High‑quality parallel corpora are essential. Didi collects raw bilingual data, filters it using language‑model and alignment scores, and applies data‑augmentation techniques such as back‑translation. Iterative back‑translation generates synthetic parallel data by alternating source‑to‑target and target‑to‑source models.

4.2 Model Training

Training strategies include:

Alternating knowledge distillation: an ensemble of teacher models generates synthetic data for a student model, and the process repeats to improve single‑model performance.

Fine‑tuning: a base model is adapted to specific domains (e.g., international ride‑hailing messages) with a small amount of domain data.

Ensemble: multiple models with different seeds, architectures, and data are combined via probability voting during inference.

4.3 Model Prediction and Acceleration

During deployment, model weights are fixed, allowing graph optimizations such as TensorRT fusion and FP16 quantization.
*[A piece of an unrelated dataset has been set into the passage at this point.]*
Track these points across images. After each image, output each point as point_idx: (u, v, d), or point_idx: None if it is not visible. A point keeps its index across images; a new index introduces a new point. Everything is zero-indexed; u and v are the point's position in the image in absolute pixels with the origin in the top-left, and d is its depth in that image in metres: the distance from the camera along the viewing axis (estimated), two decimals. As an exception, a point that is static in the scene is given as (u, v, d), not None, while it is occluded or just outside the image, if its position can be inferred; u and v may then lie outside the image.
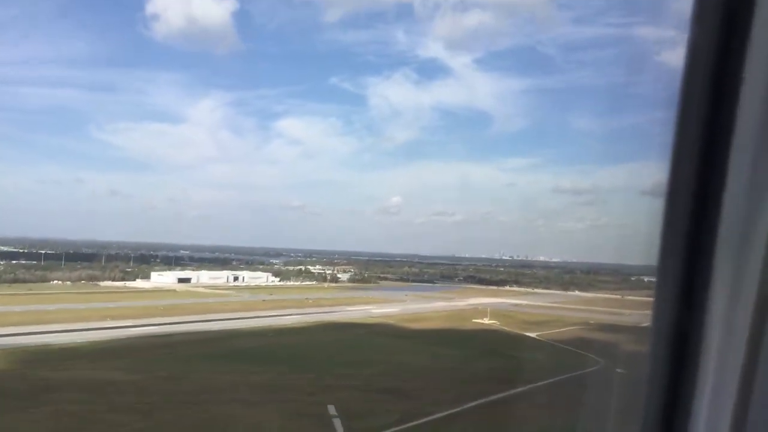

Didi's TensorRT‑optimized Transformer runs up to 9× faster than the original TensorFlow implementation.

5. WMT2020 Machine Translation Competition

Didi participated in the WMT2020 News Translation shared task (Chinese→English). Using the Transformer‑big backbone with self‑attention, relative position attention, larger FFN, iterative back‑translation, and alternating knowledge distillation, Didi achieved a BLEU score of 36.6, ranking third overall. The detailed system description is available in an arXiv pre‑print (https://arxiv.org/abs/2010.08185).

References

Wu et al., "Google's neural machine translation system", arXiv:1609.08144, 2016.

Papineni et al., "BLEU: a method for automatic evaluation of machine translation", ACL, 2002.

Vaswani et al., "Attention is all you need", NeurIPS, 2017.

Shaw et al., "Self‑attention with relative position representations", arXiv:1803.02155, 2018.

Zhang et al., "Parallel Corpus Filtering via Pre‑trained Language Models", arXiv:2005.06166, 2020.

Edunov et al., "Understanding back‑translation at scale", arXiv:1808.09381, 2018.